Springdale congregation adapts WARM program
by Alan Shenk
Member of Springdale Mennonite Church, Waynesboro, Va.
The apostle Paul comments in II Corinthians 12:10 that “When I am weak, then I am strong.” God’s strength often seems most apparent when we ourselves are weak.
Each year, usually in mid-March, Springdale Mennonite Church, located on the outskirts of Waynesboro, Va., hosts the local overnight homeless shelter WARM (Waynesboro Area Refuge Ministry) for one week. This means providing an evening meal, a breakfast and packed lunches for each day. We also provide overnight staffing and van transportation to and from Waynesboro each evening and morning. A majority of the congregation gets involved through hosting, cooking, cleaning, donating food, etc.
As we anticipated the arrival of guests to our shelter on March 16, we realized that COVID-19 had also arrived in our community. Church services were cancelled on March 15. What were the implications for WARM? The public library, where many of the guests spent their daytime hours, was also forced to close. We couldn’t just leave our 22 guests out on the street. What about the safety of our members? Our well thought-out plans were quickly unraveling.

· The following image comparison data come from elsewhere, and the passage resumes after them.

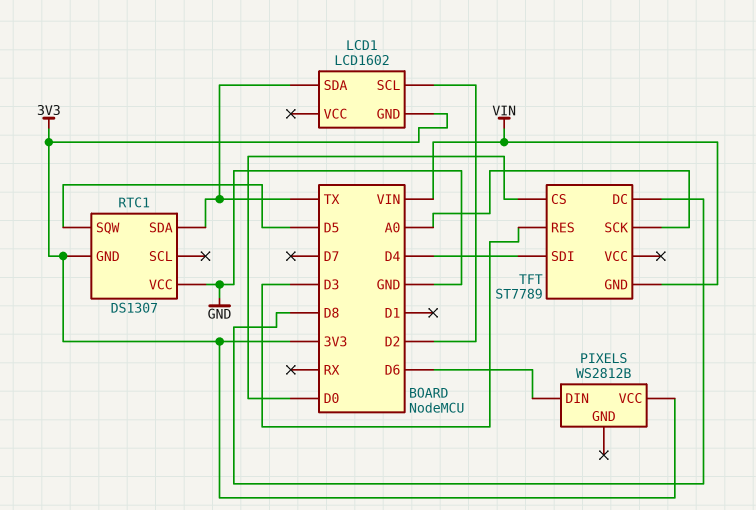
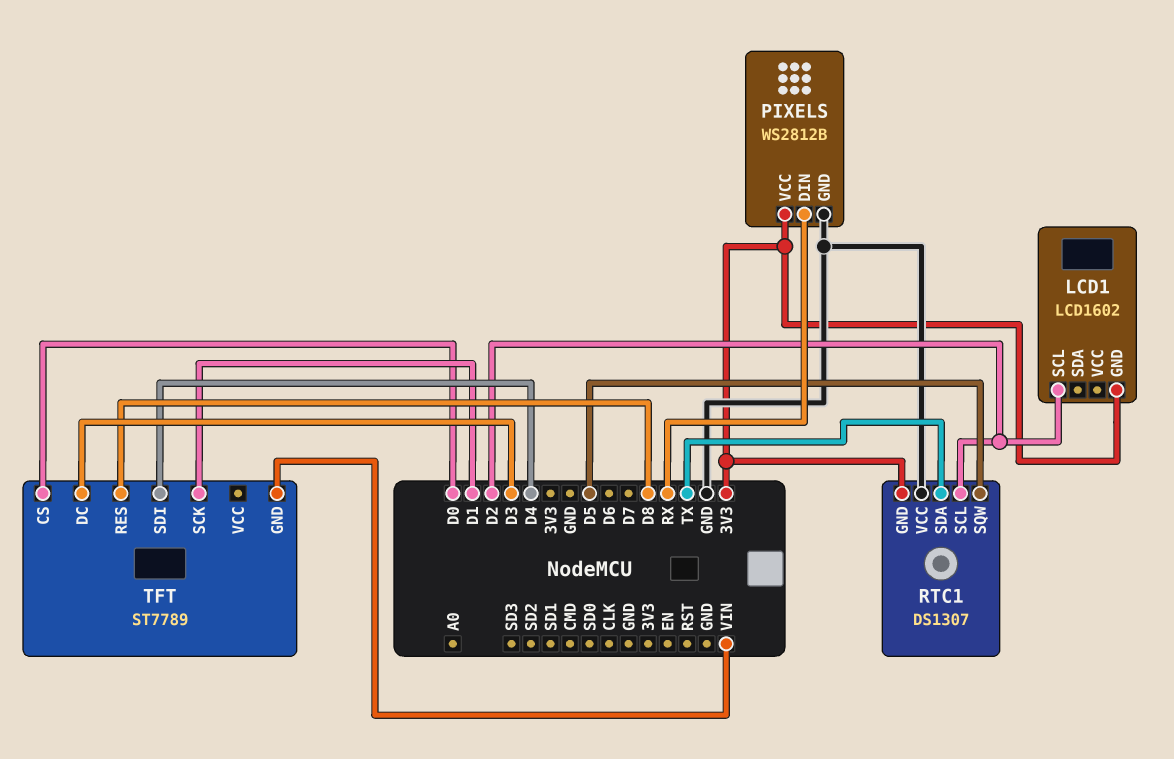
LCD1 pin SDA: TX -> none
PIXELS pin DIN: D6 -> RX
PIXELS pin GND: none -> GND
RTC1 pin SCL: none -> D2
TFT pin DC: D8 -> D3
TFT pin RES: D3 -> D8
TFT pin SCK: A0 -> D1

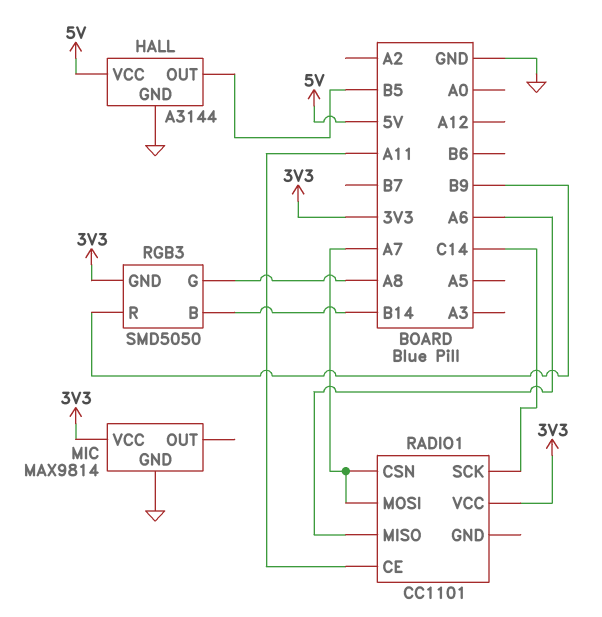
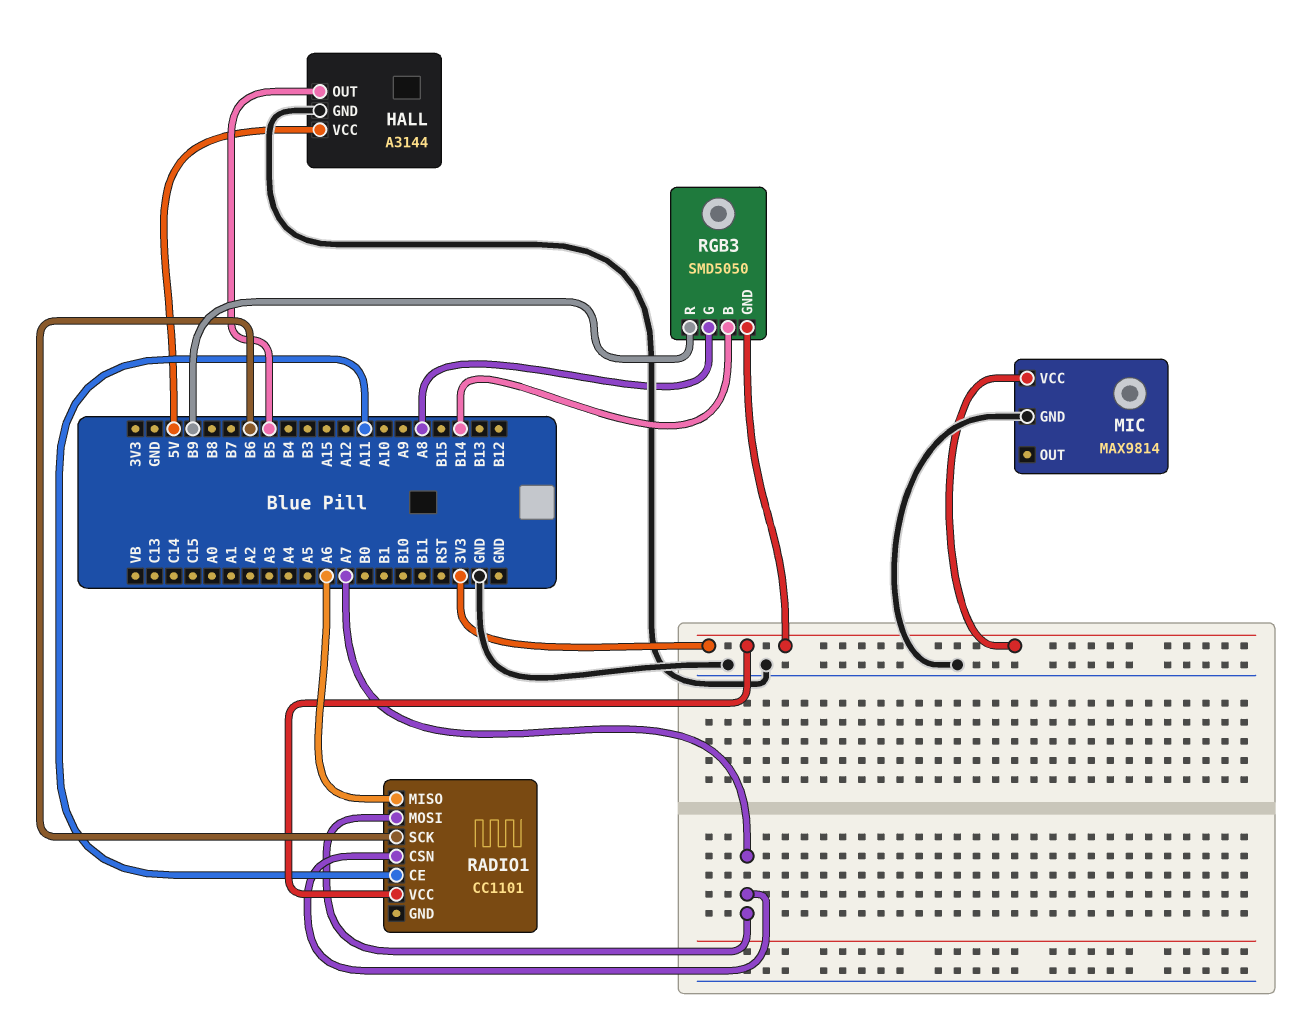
RADIO1 pin SCK: C14 -> B6

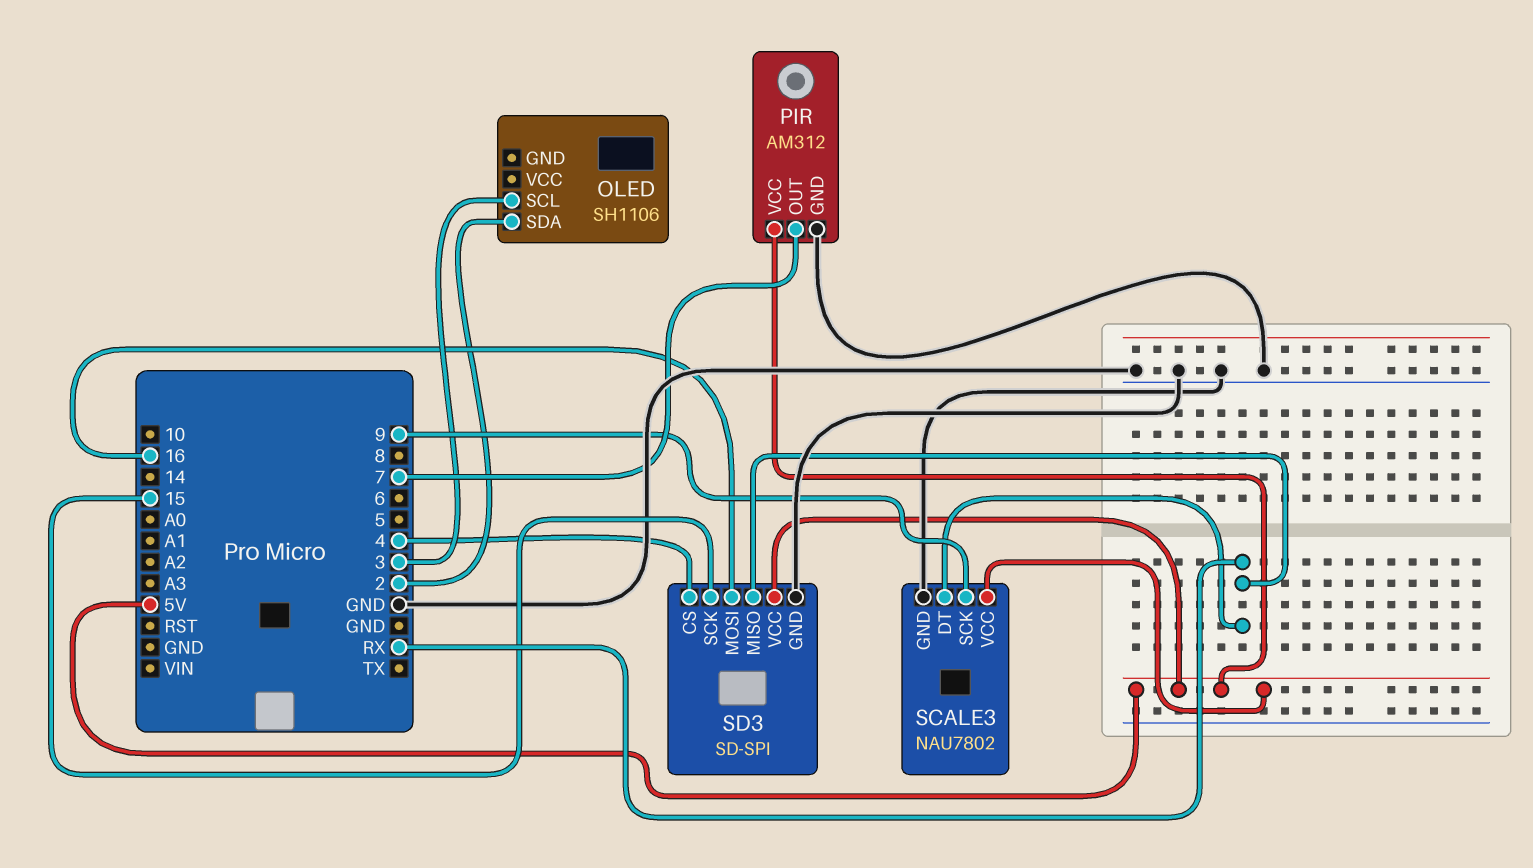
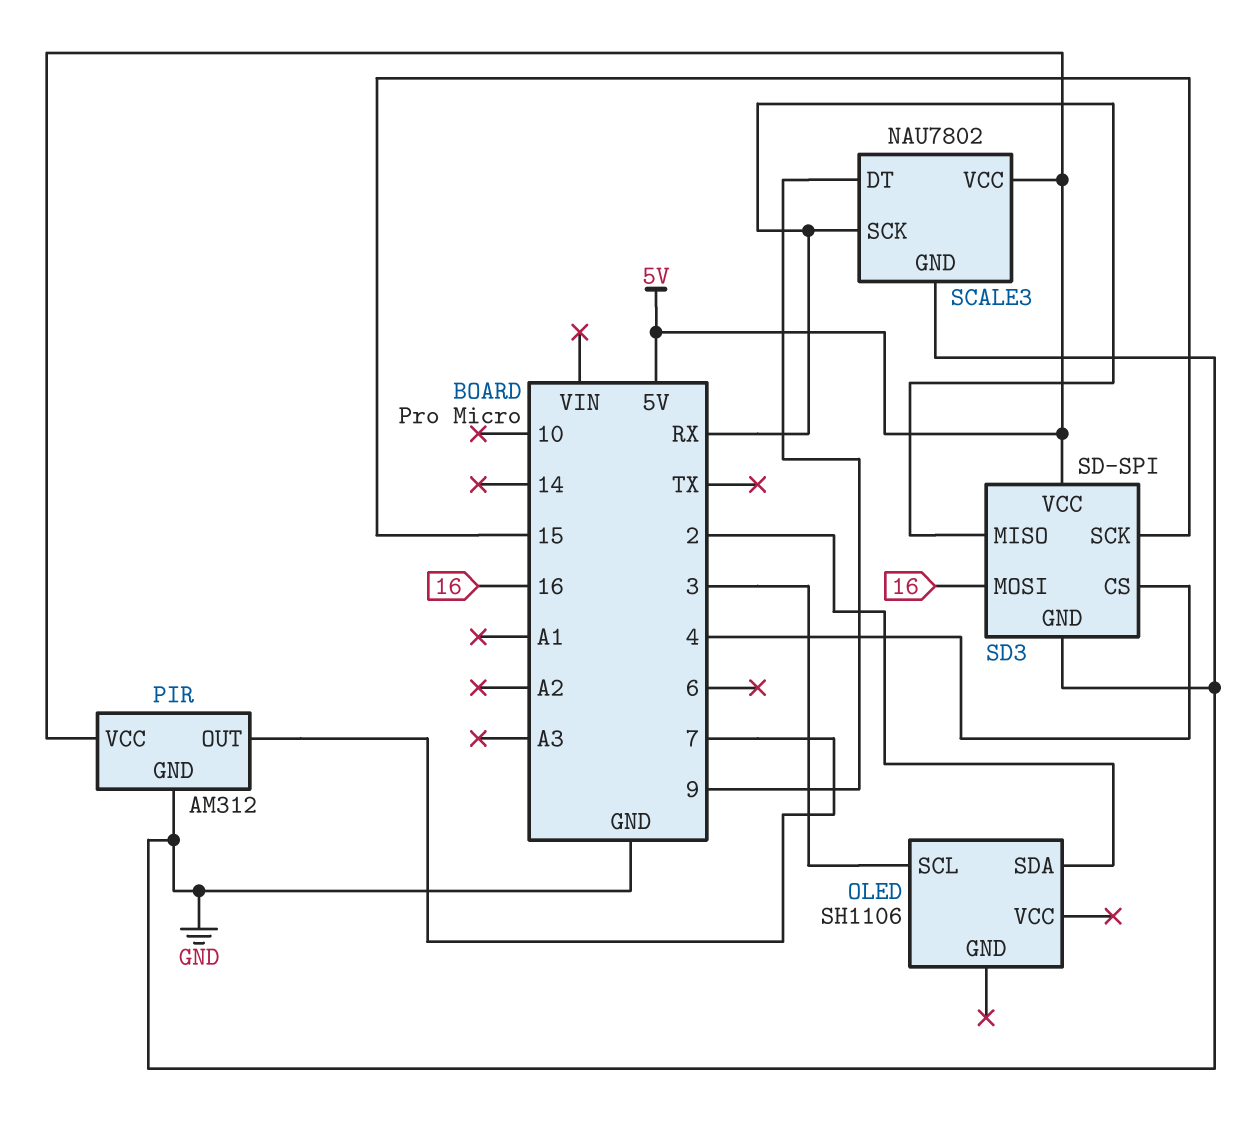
SCALE3 pin DT: RX -> 9
SCALE3 pin SCK: 9 -> RX

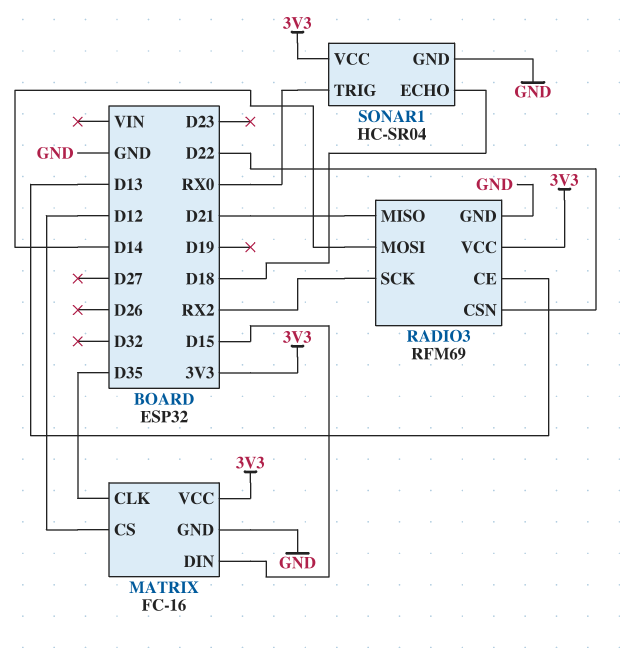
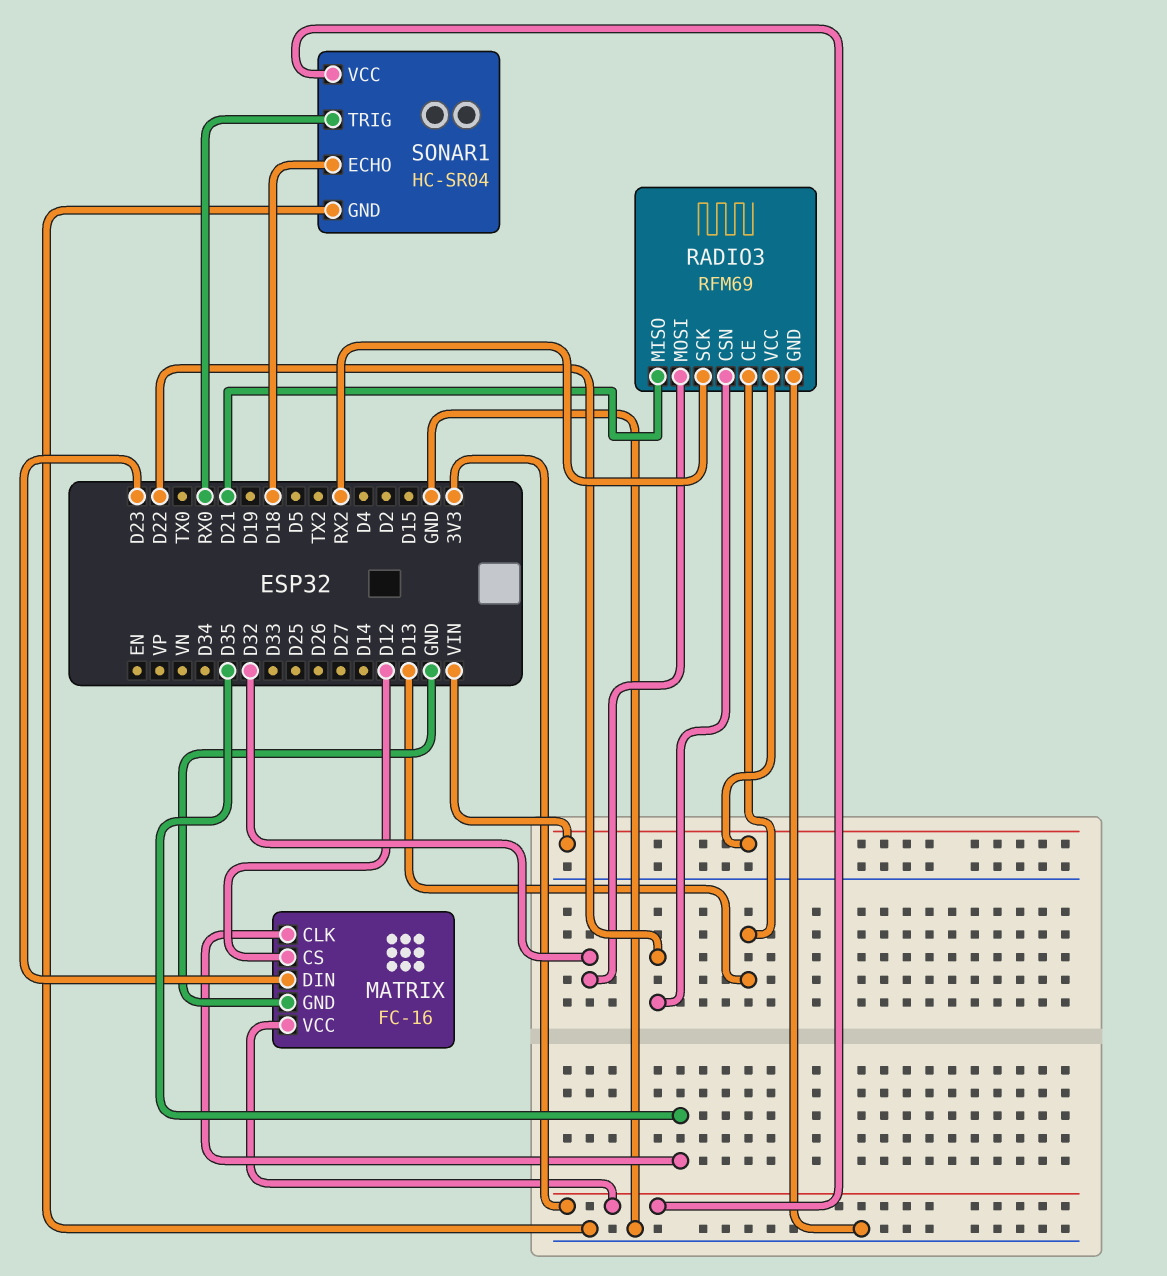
MATRIX pin DIN: D15 -> D23
RADIO3 pin MOSI: D14 -> D32
RADIO3 pin VCC: 3V3 -> VIN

The decision was made to quarantine the guests at church day and night. Some of our older volunteers wisely decided to stay at home. A few of our teachers and college students stepped in to help out in their place. Other WARM volunteers in the community stepped forward to provide supervision during the day. The churches who had originally committed to hosting the shelter for the following three weeks determined that they were unable to host the shelter. The leadership at Springdale agreed to allow our church building to be home for the shelter for those weeks. Many churches and restaurants stepped forward to provide meals.
Many of the homeless guests recognized the generosity of Springdale and the WARM organization and wanted to give back as they were able. Several guests took over the responsibility of cleaning the church each day. When a load of mulch arrived for the church flower beds, several stepped up to spread the mulch. At least six guests volunteered to help plant onions in the church garden. One older guest who loved the Lord offered to sing a few songs to be incorporated into our Zoom worship services.
Not all was rosy in the camp. Some of the guests dealt with addictions and could not survive 24/7 at the church. They felt compelled to move on. With the virus on the loose, job searching practically came to a standstill. Some of the guests developed friendships, but some guests found each other irritating. In a few extreme cases, guests became disruptive and were asked to leave by WARM staff.
By mid-April federal funding had arrived to provide housing for the guests at a motel in Waynesboro. What began as a routine seven-day event with WARM turned into a four-week adventure that saw Springdale become home to a group of homeless guests. Easter Sunday marked the last day of hosting the shelter at Springdale. How could we celebrate Easter as a congregation at a distance? How could we show appreciation for our guests?
One Springdale tradition is to take a wooden cross that commemorates the death of Jesus and cover it with fresh flowers on Easter morning, symbolizing the new life that we experience through the resurrection of Jesus. That Sunday, April 12, Springdale celebrated Easter, not in fancy outfits or with decorated Easter baskets, but by having several of our homeless guests, struggling with poor health and addictions, struggling with broken relationships, struggling with an uncertain future, place those flowers on the cross on our behalf as we watched on Zoom. It was both humbling and uplifting to see God present in that moment, bringing hope to us at Springdale and hope to our many homeless friends. May God’s hope and strength sustain us through the continued uncertainty that 2020 brings.